E a gente vai, no final do dia, é Bíblia, oração e igreja, pronto. Esse é o triângulo das bermudas, pra usar aqui, é o que a gente precisa na dieta, né? É isso: Bíblia, oração e igreja. Tá bom, gente? Obrigado, obrigado, obrigado, gente, obrigado! Eu falei muito, eu nem olhei pro relógio para não ficar com culpa. Deixa eu só mostrar pra vocês os livros que podem ajudar vocês sobre essa questão de transição: o Bob Buford, "A Arte de Virar o Jogo no Segundo Tempo da Vida", é um livro muito bom, da Editora Mundo Cristão. Ele fala sobre a primeira metade da nossa vida, a gente fica muito focado no sucesso; na segunda metade, no significado. Como é que a gente muda de sucesso pra significado? É um livro excelente pra isso.
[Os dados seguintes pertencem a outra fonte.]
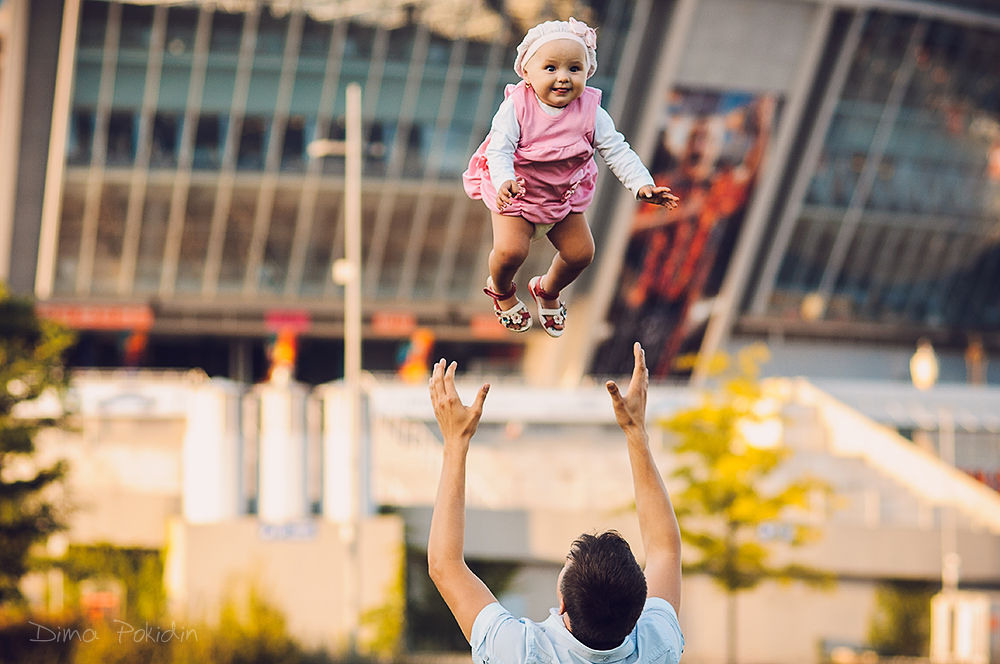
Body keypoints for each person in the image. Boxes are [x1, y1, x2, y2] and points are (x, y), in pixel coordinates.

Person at [427, 342, 684, 664]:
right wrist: (636, 433)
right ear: (640, 606)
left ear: (562, 602)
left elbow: (444, 564)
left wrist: (454, 441)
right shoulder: (656, 647)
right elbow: (665, 550)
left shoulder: (520, 651)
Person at [463, 18, 679, 337]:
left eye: (574, 69)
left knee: (581, 254)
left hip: (561, 198)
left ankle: (548, 290)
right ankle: (501, 289)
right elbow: (499, 148)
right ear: (526, 72)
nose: (563, 78)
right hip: (517, 193)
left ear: (586, 72)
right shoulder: (516, 107)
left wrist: (642, 184)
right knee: (511, 252)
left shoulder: (591, 112)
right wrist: (505, 178)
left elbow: (617, 150)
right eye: (551, 68)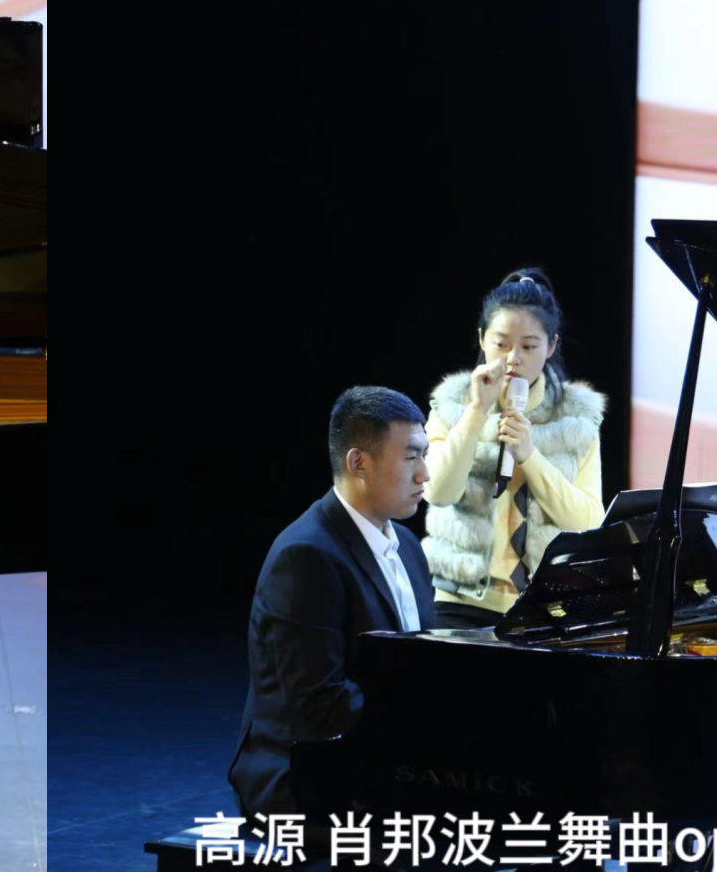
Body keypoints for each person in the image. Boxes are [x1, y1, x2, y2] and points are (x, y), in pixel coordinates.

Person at [228, 385, 436, 822]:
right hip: (306, 781)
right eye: (411, 457)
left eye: (425, 455)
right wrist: (428, 722)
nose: (424, 474)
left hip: (386, 762)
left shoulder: (410, 547)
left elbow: (419, 664)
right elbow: (320, 707)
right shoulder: (306, 556)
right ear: (359, 463)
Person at [422, 265, 607, 624]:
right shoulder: (451, 404)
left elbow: (588, 524)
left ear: (551, 346)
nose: (513, 358)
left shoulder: (577, 419)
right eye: (501, 344)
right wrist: (476, 413)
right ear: (481, 339)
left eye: (528, 346)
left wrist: (530, 457)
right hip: (460, 600)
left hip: (545, 606)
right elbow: (439, 492)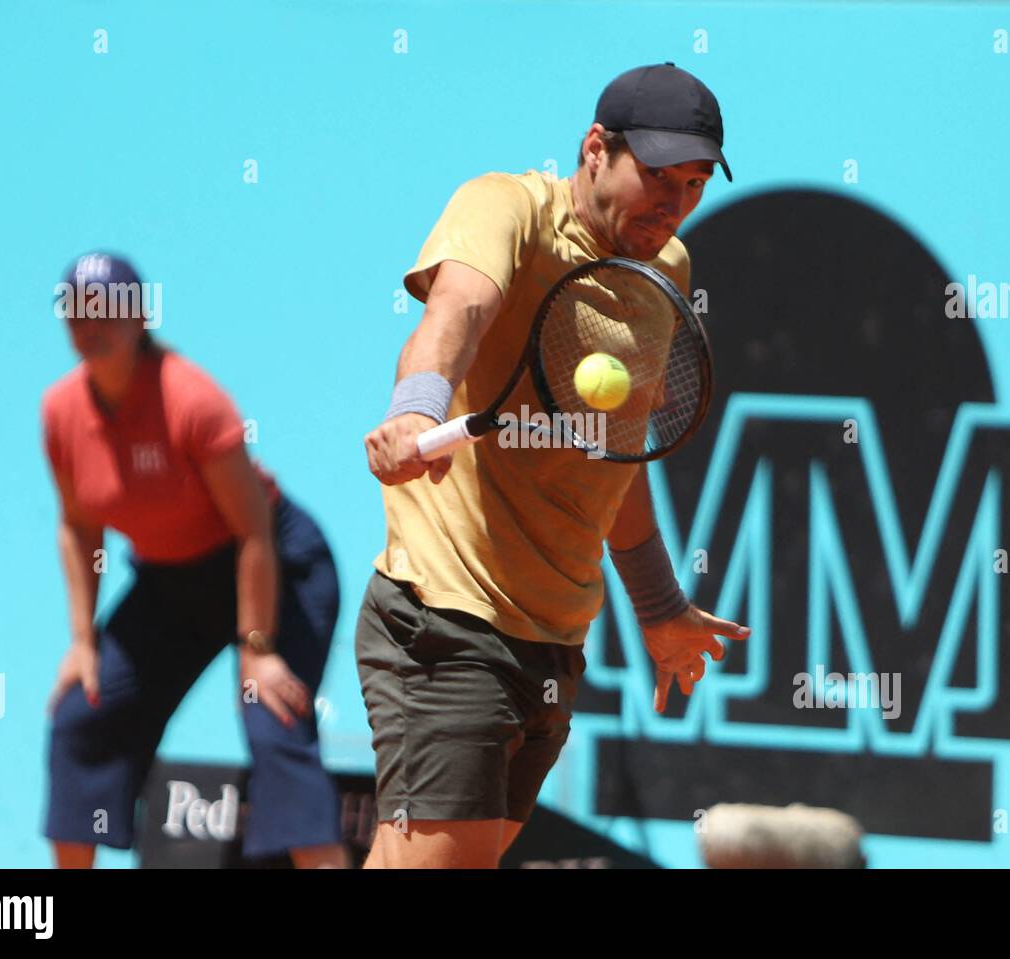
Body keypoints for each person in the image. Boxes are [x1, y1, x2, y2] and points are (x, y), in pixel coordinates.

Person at [359, 63, 749, 869]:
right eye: (657, 176)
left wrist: (660, 605)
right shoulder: (506, 207)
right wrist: (418, 408)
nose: (674, 203)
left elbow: (619, 458)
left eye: (694, 182)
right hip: (445, 615)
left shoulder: (666, 269)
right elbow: (458, 309)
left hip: (551, 642)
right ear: (595, 149)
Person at [42, 253, 348, 868]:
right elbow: (79, 528)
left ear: (140, 318)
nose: (90, 323)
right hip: (170, 584)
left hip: (272, 567)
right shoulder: (61, 411)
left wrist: (257, 651)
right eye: (77, 310)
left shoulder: (191, 399)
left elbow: (254, 530)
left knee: (274, 721)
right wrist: (81, 641)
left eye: (107, 309)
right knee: (83, 717)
Do David Yonggi Cho, "Liderando a Transição", também é um ótimo, excelente livro, do Instituto Hagai. Esse material, dele também, eu não achei em português, mas tem em inglês, que é "Terminando Bem" ("Finish Well"), um excelente livro dele também, que vocês podem... Do Bob Buford tem esse aqui, é... depois do... o livro seguinte que ele escreveu depois de "Virando a Segunda Metade da Vida" ("Half Time"), é "Além do Segundo Tempo da Vida". Esse tá em inglês, mas é muito bom.
Livros que não são cristãos, mas que ajudam a gente a repensar o nosso uso do tempo, aquele negócio de reduzir, simplificar e renunciar: esse aqui eu gostei demais, "O Essencialismo", do Greg McKeown. Então, ele diz: "A disciplina da busca por menos." Ele é minimalista, né? Então, ele ensina, tem um capítulo inteirinho sobre como dizer não — sensacional esse capítulo, né? Você não pode deixar de ler esse capítulo sobre como dizer não, porque é muito bom esse capítulo aqui, tá bom?
É isso, gente. Obrigado, obrigado, obrigado!